Side-channel attacks focus on gleaning sensitive information by closely observing a device’s physical behavior. The idea behind this kind of attack is that a device’s energy consumption, electromagnetic emissions, or other observable behaviors such as sounds can reveal something about the information that is being processed inside. Refer to our article on air-gapped devices for an in-depth explanation of how information can easily escape from computers and smartphones because of their large attack surfaces.
Unlike the components in generic consumer electronics, a Secure Element is equipped with an array of defenses that mitigate the chances of a side-channel attack succeeding. These hardware defenses either reduce the leakage of side-channel information, or mask it with fake operations that produce information indistinguishable from the traces of sensitive encryption operations. For instance, manipulating the timing of executions drastically reduces the information that can be recovered by analyzing the time intervals elapsed during cryptographic operations. Meanwhile, executing randomized masking operations in tandem with real operations is an effective way to scramble sensitive information leaked out by power consumption or electromagnetic emissions.
Power Analysis Attacks
The most well-known kind of side-channel attack works by scrutinizing the changes in power consumption that occur while private keys are being used to sign a transaction. A 256-bit private key consists of a series of ‘0’ bits and ‘1’ bits, which are processed with two different operations. Because the operations differ in power consumption, a private key can be recovered if an attacker has physical access to the device and adequately sensitive power analysis equipment. A power analysis attack is generally performed by inserting a shunt resistor into the power line where it is connected to the chip processing the private keys, and hooking the resistor up to an oscilloscope, a sensitive device for reading power consumption. Not only will a Secure Element’s ability to obscure its operations make recovering a key through power analysis reading almost impossible, but the mixed layout of its circuitry makes this a very difficult defense to get around.
Cold Boot Attacks
Cold boot attacks seek to exploit the fact that memory physically lingers in a device for a short period of time after the device has been shut down. With a hard reset of the device, an attacker can dump memory onto a file before it degrades. This type of attack works not only on computers, but also smartphones.
Cold boot attacks are most effective when freeze spray is used to cool down the memory module and delay the degradation of physical memory. While general circuit systems are defenseless against this cold boot attack method, a Secure Element has modules designed to detect abnormal environmental conditions such as low temperatures. Once a sudden change in temperature is detected, a Secure Element will immediately reset and erase the RAM to counteract any potential threat.

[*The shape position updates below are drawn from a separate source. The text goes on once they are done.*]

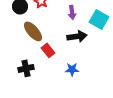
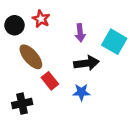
blue star: (72, 69) -> (81, 92), moved

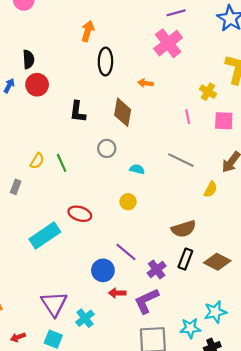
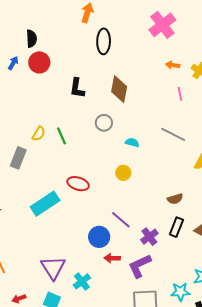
orange arrow: (145, 83) -> (173, 65), moved
gray rectangle: (16, 187) -> (18, 158), size x1.5
brown semicircle: (184, 229) -> (175, 199), size x0.7

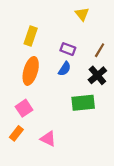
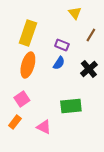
yellow rectangle: (31, 36) -> (28, 33), size x1.4
brown line: (100, 50) -> (91, 35), moved
green rectangle: (83, 103) -> (71, 106), moved

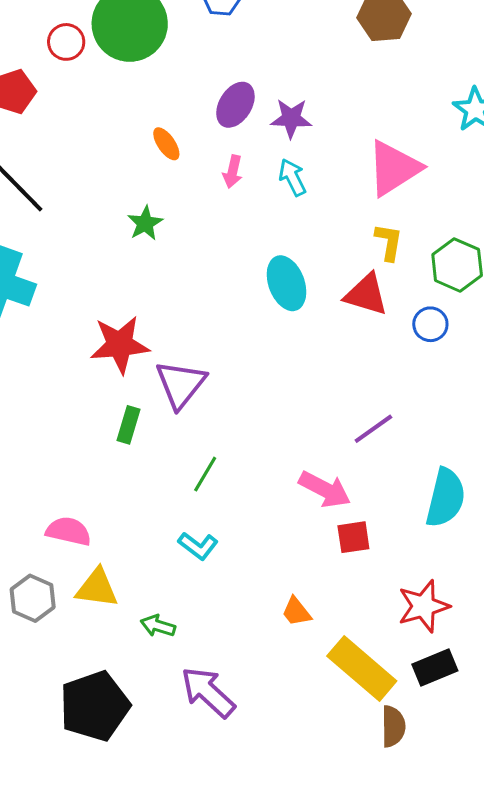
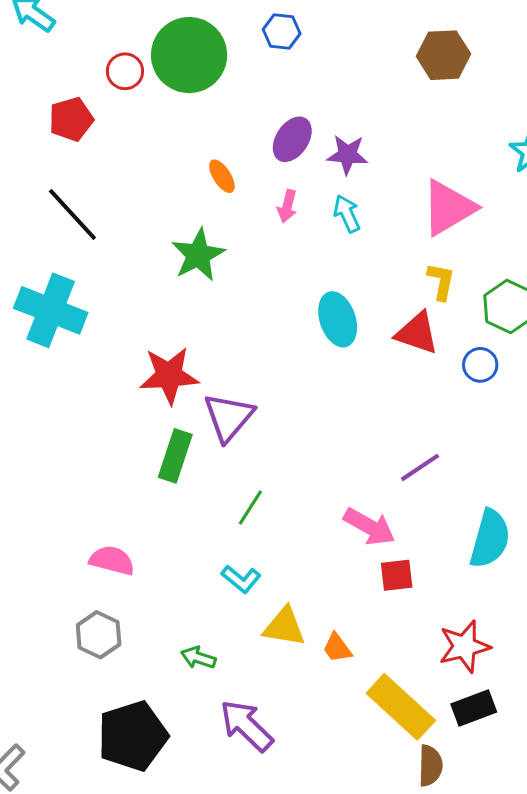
green star: (145, 223) -> (198, 255), size x1.5
green rectangle: (128, 425) -> (175, 456), size x1.4
yellow triangle: (97, 588) -> (284, 627), moved
gray hexagon: (33, 598) -> (99, 635), moved

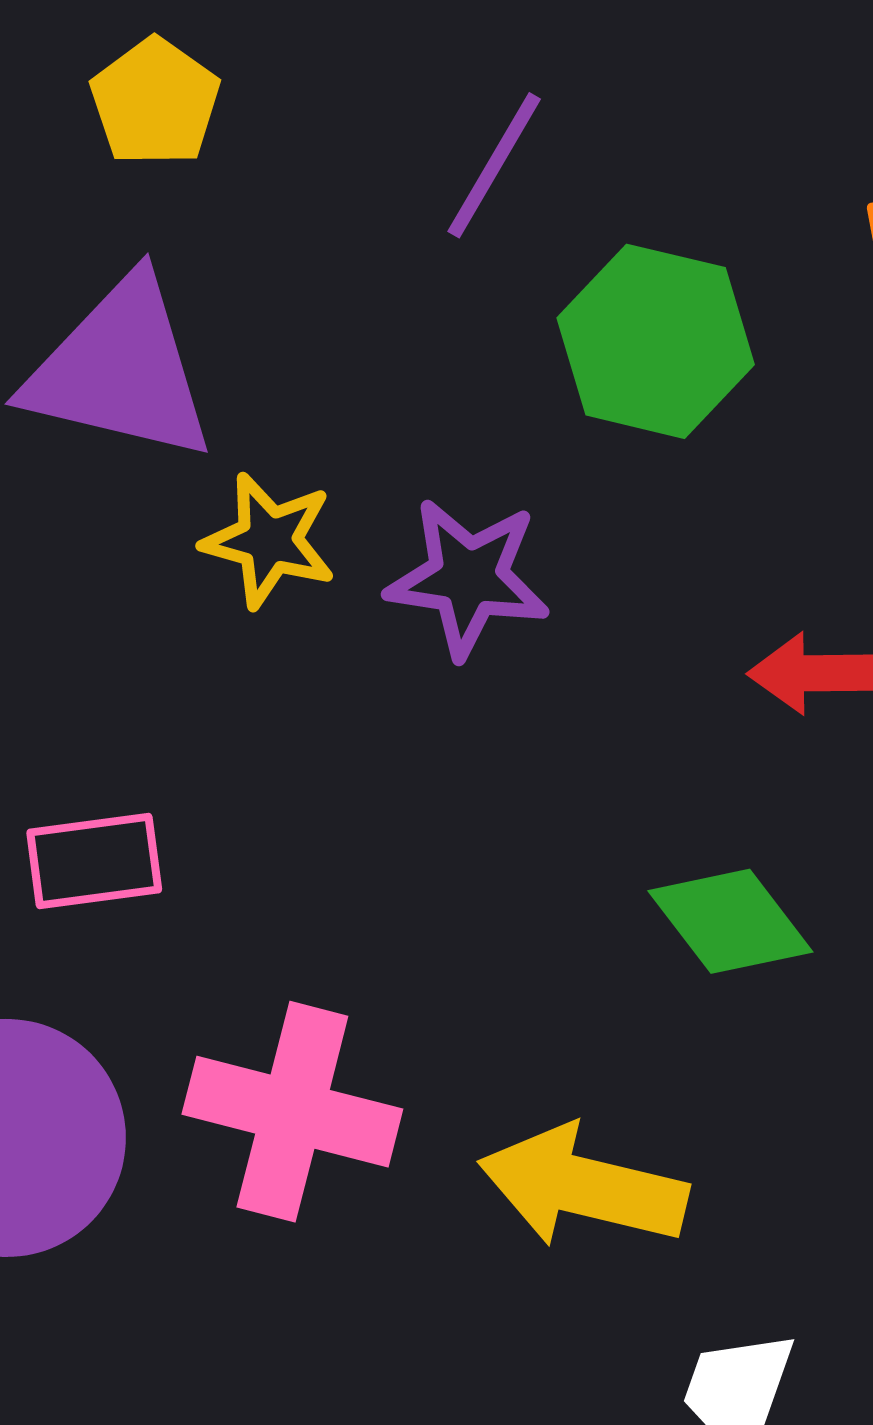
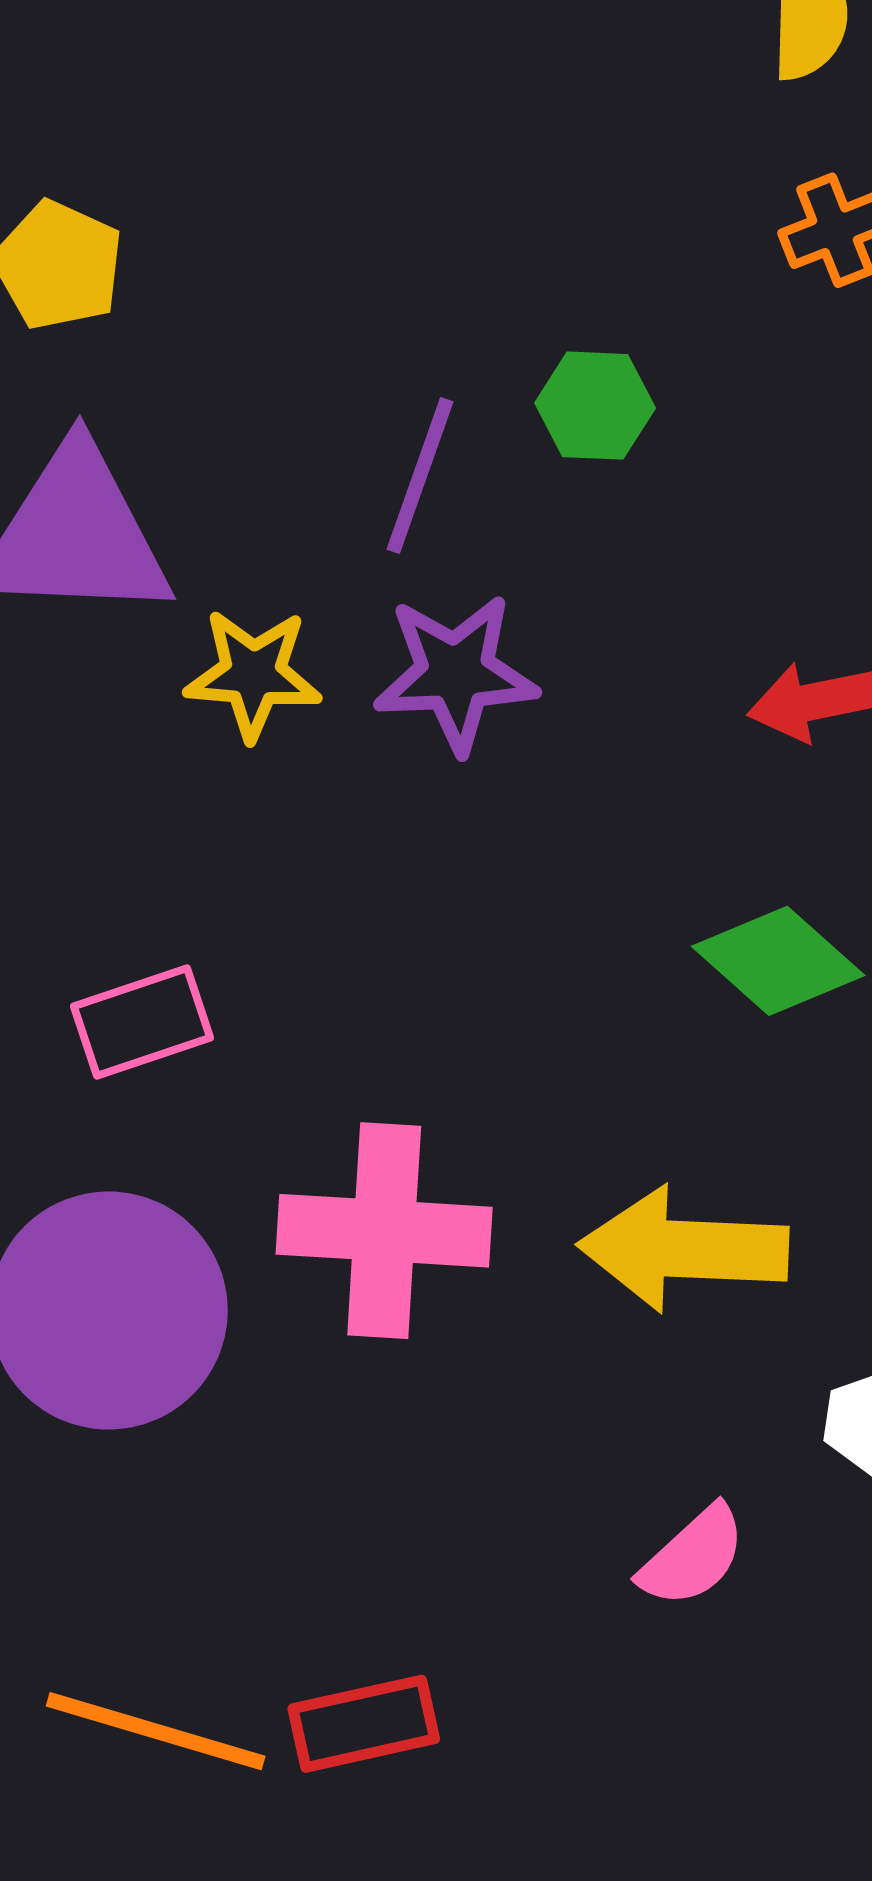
purple line: (494, 165) -> (420, 476), moved
green hexagon: (656, 341) -> (595, 406), size x0.6

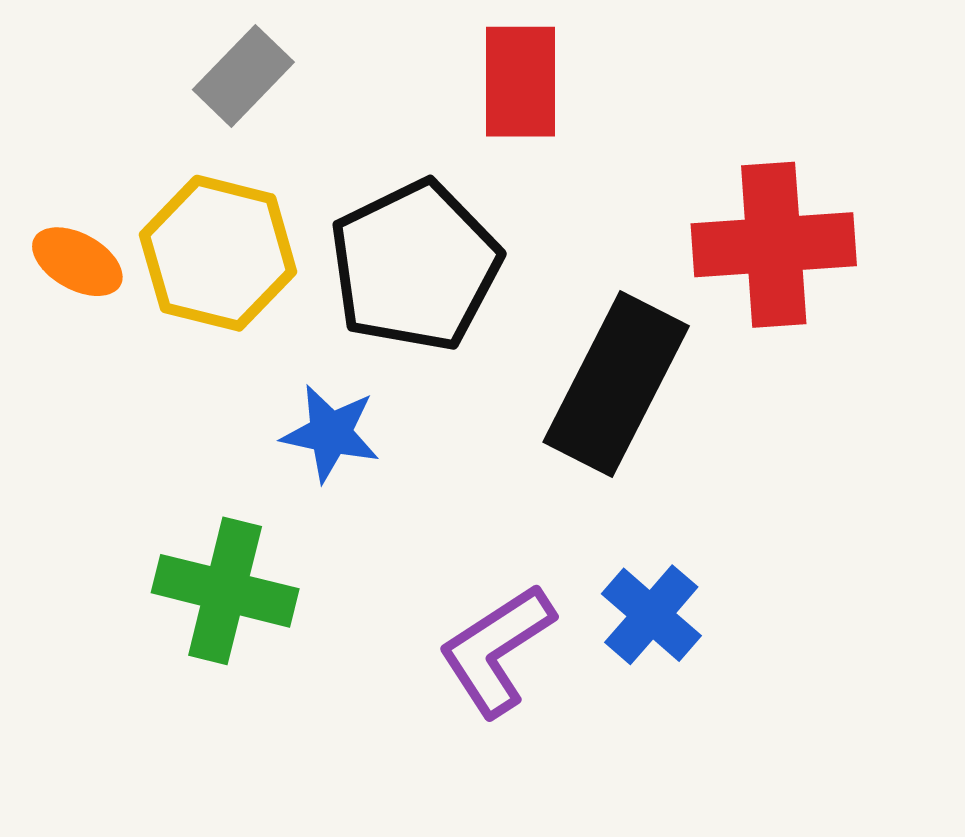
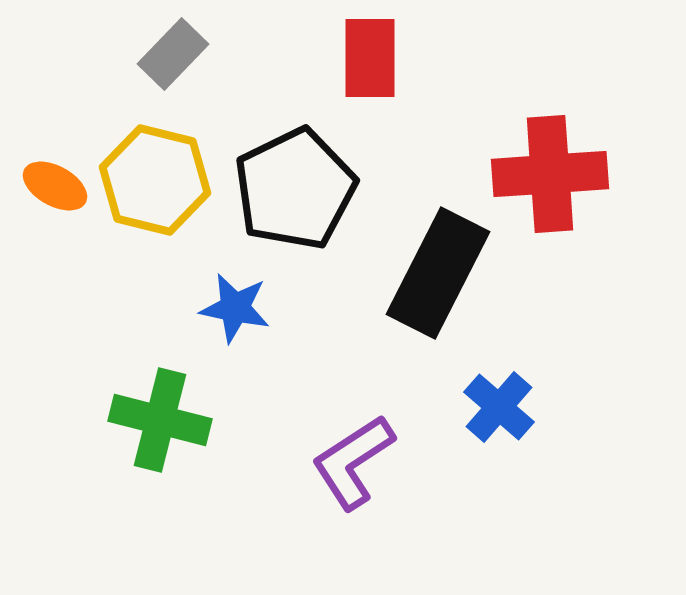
blue cross: (651, 615) -> (499, 407), moved

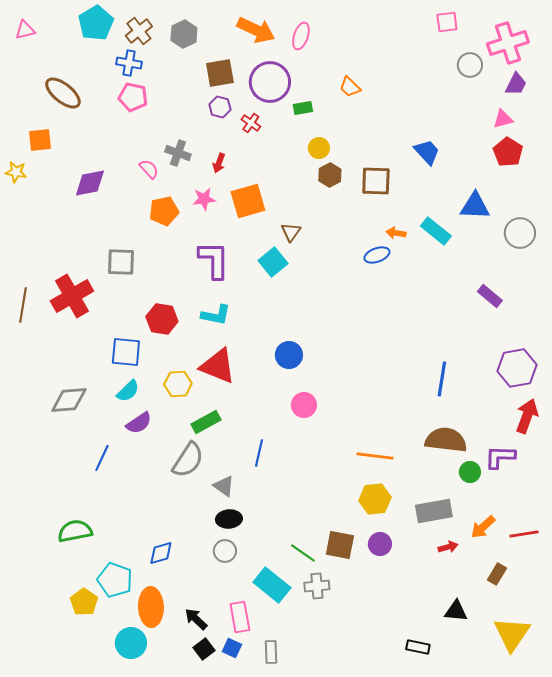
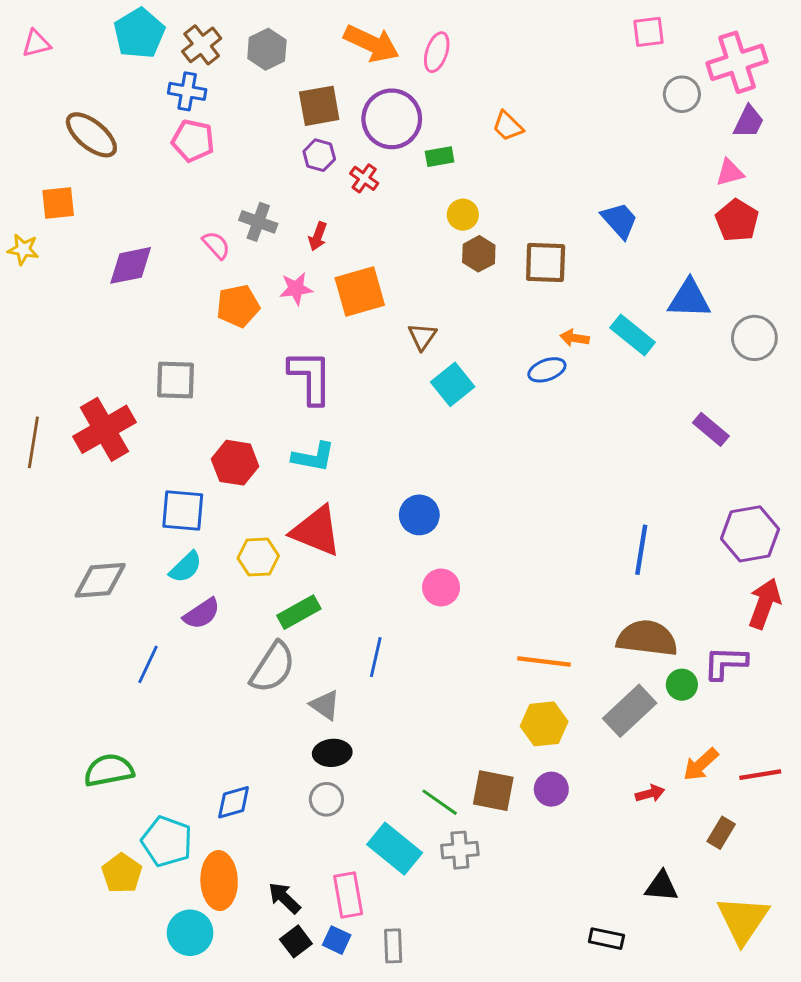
cyan square: (273, 262) -> (453, 384), moved
gray rectangle: (434, 511) -> (630, 711), moved, turned -33

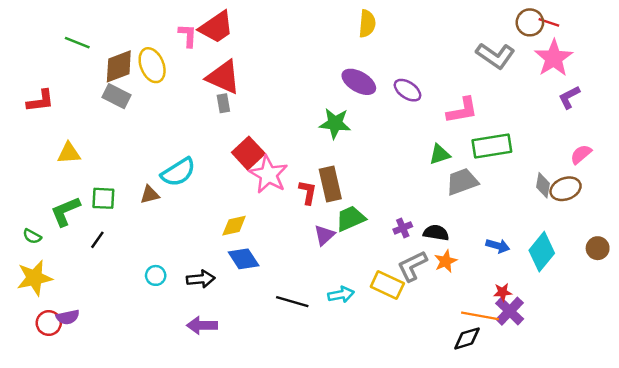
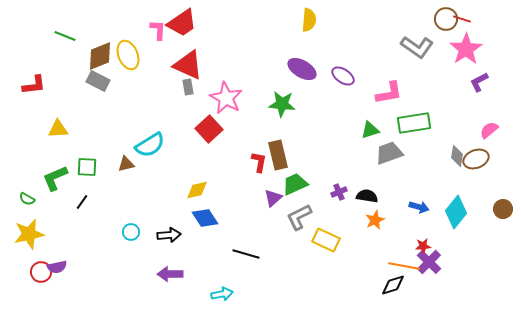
pink star: (269, 174) -> (226, 98), moved
gray L-shape: (412, 266) -> (299, 217), moved
cyan arrow: (341, 294) -> (222, 294), moved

Fault attacks attempt to cause a device to reveal information that otherwise would not leak out by forcing errors in the device’s functionality. A Secure Element has built-in voltage and frequency abnormality detection modules that protect it from being probed by excessive voltage supply or clock frequency. To obscure the physical activity of its encrypted operations, it conducts a number of fake operations in simultaneous concert with real ones, effectively scrambling any sensitive information that could be secreted as the result of a fault attack. On top of these defenses, a Secure Element conducts verification checks when it detects that multiple real operations are being executed at the same time. If the Secure Element detects suspicious activity, flash memory is wiped, causing the private keys and other sensitive information to disappear.
Profiling on Open Source Devices
The risk of a profiling attack arises from the complications involved with open source firmware, which effectively makes information about the device available to everyone. An attacker can use the open source firmware to play around with a device and create a database on its physical characteristics. This profile of the device’s behaviors can be used as a quick reference guide once the attacker has gained possession of someone else’s device, greatly increasing the speed and efficiency of the attack. The most advanced profile attack scenarios also assume the involvement of machine learning in exploiting this reference database. Profiling attacks are the most dangerous kind of side-channel attack because they can be executed in a very short period of time, possibly even allowing an attacker to snag a device and return it without the owner ever noticing.
The Cobo Vault’s Secure Element is open source, enabling you to examine how it physically generates true random numbers. However, we have otherwise made the rest of the device closed source so as to protect users from the risk of profiling attacks.
Certified to Protect
A Secure Element is also designed to be resistant to other kinds of side-channel attacks not listed here, such as light attacks and software attacks. But how can you be sure that a Secure Element is really offering any of the protections we have mentioned above? In our last installment of this series, we touched on Secure Element certification, mentioning that the Cobo Vault is FIPS 140–2 certified. Certification involves testing against the most advanced side-channel attacks, as well as strenuous auditing of the production process, which helps prevent some types of supply chain attacks. In an upcoming article, we’ll follow up with more information on how our web authentication process goes the extra mile in preventing supply chain attacks.